Available data below:

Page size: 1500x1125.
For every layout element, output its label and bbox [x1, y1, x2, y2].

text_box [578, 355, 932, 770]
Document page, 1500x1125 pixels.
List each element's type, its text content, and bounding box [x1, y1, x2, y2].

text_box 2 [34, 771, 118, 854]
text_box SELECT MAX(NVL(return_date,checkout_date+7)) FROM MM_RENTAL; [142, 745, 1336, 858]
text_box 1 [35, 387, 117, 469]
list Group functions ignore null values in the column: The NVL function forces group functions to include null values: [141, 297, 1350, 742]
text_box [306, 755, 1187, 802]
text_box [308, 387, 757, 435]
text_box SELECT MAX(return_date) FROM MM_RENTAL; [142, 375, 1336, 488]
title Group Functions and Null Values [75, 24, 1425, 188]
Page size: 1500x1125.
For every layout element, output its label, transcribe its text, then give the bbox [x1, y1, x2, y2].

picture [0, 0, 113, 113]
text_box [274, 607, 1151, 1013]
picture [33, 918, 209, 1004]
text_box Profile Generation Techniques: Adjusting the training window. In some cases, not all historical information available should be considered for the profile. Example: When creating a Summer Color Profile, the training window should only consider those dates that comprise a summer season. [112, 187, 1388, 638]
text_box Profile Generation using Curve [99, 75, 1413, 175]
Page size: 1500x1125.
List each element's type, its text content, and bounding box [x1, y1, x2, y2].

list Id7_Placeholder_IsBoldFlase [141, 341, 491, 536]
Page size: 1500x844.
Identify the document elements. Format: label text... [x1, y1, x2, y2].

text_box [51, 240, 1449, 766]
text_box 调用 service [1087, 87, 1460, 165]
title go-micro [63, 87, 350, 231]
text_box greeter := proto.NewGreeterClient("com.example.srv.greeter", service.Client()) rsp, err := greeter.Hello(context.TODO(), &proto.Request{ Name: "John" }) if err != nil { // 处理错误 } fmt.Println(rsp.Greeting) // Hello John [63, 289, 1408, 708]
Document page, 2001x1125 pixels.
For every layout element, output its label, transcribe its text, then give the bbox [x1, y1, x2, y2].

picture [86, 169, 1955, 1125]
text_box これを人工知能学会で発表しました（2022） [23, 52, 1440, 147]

End of Available data.

What the exercise asks: Going through the data above, count each line that contains "pixels" and give only that figure.

Output of the exercise: 2